- Directed by: Hermann Haller; Leopold Lindtberg;
- Based on: Füsilier Wipf (1917 novella) by Robert Faesi
- Starring: Paul Hubschmid; Heinrich Gretler; Robert Trösch; Zarli Carigiet;
- Cinematography: Emil Berna
- Edited by: Käthe Mey; Hermann Haller;
- Music by: Robert Blum
- Production company: Praesens-Film
- Distributed by: Praesens-Film
- Release date: 1938;
- Country: Switzerland
- Language: Swiss German

= Fusilier Wipf =

Fusilier Wipf (German: Füsilier Wipf) is a 1938 Swiss drama film directed by Hermann Haller and Leopold Lindtberg and starring Paul Hubschmid, Heinrich Gretler and Robert Trösch. Adapted from Robert Faesi’s 1917 novella, it follows a hairdresser’s assistant conscripted during the First World War who matures into a thoughtful and responsible person. The film was one of Praesens-Film’s Swiss German productions associated with Switzerland’s geistige Landesverteidigung. It drew 1.25 million admissions in Switzerland, making it one of the country’s most successful films of the period.

== Synopsis ==
During the First World War, a young Swiss hairdresser’s assistant is conscripted into military service during the border occupation and matures into a thoughtful and responsible person. After returning from military service, he changes his life, breaks off his engagement to his master’s daughter, and moves to the countryside with a farmer’s daughter.

==Cast==
The cast includes:
- Paul Hubschmid as Reinhold Wipf
- Heinrich Gretler as Leu
- Robert Trösch as Meisterhans
- Zarli Carigiet as Schatzli
- Max Werner Lenz as Hungerbühler
- Wolfgang Heinz as Czech refugee
- Sigfrit Steiner as Oberleutnant
- Erwin Kalser as Herr Godax
- Lisa Della Casa as Vreneli
- Emil Hegetschweiler as Coiffeur Wiederkehr
- Elsie Attenhofer as Rosa Wiederkehr
- Alfred Rasser as Notar Schnurrenberger

== Production ==
The film was adapted from Robert Faesi’s 1917 novella Füsilier Wipf. Faesi’s novella has been described as associated with Switzerland’s geistige Landesverteidigung.
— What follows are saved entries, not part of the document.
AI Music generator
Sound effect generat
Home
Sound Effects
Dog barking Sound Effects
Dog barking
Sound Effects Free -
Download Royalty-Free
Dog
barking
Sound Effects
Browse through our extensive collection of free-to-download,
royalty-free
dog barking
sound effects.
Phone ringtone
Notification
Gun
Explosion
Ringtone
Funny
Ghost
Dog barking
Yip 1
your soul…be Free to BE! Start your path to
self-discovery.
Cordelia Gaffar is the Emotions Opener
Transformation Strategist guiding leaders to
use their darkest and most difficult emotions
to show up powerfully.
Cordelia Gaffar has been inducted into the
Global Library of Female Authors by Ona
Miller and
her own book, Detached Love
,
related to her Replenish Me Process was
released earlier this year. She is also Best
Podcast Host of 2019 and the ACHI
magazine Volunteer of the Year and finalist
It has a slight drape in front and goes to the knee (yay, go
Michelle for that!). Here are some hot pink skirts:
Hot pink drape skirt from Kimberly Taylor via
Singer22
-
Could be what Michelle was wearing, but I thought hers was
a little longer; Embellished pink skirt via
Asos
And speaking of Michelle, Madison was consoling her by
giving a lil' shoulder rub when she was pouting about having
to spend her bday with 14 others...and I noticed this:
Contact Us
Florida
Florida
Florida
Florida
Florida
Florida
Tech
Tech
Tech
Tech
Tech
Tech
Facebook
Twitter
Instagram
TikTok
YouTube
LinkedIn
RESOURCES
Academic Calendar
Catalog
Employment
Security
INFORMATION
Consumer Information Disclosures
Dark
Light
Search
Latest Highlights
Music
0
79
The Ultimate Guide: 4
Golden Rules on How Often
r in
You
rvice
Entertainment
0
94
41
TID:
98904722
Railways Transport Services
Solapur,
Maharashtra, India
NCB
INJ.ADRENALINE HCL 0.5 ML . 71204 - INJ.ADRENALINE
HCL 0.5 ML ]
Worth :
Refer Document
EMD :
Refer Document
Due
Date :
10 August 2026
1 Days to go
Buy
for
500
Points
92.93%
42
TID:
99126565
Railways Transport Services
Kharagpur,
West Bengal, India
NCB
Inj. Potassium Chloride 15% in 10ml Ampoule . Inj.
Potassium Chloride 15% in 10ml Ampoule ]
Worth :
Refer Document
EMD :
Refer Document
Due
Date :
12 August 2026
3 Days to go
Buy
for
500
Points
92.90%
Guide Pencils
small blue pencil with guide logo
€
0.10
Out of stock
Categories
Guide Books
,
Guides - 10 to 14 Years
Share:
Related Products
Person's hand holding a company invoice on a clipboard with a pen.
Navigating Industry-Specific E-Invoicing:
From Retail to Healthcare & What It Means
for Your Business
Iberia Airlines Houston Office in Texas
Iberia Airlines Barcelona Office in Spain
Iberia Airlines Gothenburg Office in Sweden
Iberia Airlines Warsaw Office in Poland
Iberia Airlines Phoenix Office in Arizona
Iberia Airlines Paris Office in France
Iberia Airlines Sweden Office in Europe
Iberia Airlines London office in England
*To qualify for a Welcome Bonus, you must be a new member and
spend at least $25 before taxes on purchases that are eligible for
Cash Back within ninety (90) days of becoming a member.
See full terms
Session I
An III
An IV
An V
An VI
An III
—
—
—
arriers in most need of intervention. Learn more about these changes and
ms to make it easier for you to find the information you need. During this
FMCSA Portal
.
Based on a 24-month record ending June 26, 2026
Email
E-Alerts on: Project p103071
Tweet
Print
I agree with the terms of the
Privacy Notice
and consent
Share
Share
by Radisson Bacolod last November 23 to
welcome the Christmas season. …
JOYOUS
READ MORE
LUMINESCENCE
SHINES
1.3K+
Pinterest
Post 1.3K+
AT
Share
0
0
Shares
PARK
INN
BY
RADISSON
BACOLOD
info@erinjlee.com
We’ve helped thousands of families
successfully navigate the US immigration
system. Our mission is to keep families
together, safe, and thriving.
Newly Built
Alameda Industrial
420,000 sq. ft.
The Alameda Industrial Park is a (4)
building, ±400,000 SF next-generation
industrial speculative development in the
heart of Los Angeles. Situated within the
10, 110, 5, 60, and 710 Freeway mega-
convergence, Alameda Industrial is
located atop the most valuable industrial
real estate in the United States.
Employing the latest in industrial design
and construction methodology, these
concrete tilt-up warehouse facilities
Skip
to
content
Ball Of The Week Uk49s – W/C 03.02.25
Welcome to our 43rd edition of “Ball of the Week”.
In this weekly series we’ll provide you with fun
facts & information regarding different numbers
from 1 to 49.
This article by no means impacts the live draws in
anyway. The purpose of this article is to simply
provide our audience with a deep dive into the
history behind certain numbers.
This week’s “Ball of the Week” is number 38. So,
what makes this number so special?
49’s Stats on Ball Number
== Release and reception ==
The film drew 1.25 million admissions in Switzerland after its 1938 release, at a time when the country had a population of about 4.2 million. It was also one of the five most successful Swiss films released between 1938 and 1943

On 24 January 1939, Fusilier Wipf was screened in Paris at the Maison de la Chimie for the benefit of Swiss charitable works. Guests then attended a reception at the new Swiss legation hosted by Minister Walter Stucki and his wife.

==Bibliography==
- Bergfelder, Tim & Bock, Hans-Michael. The Concise Cinegraph: Encyclopedia of German. Berghahn Books, 2009.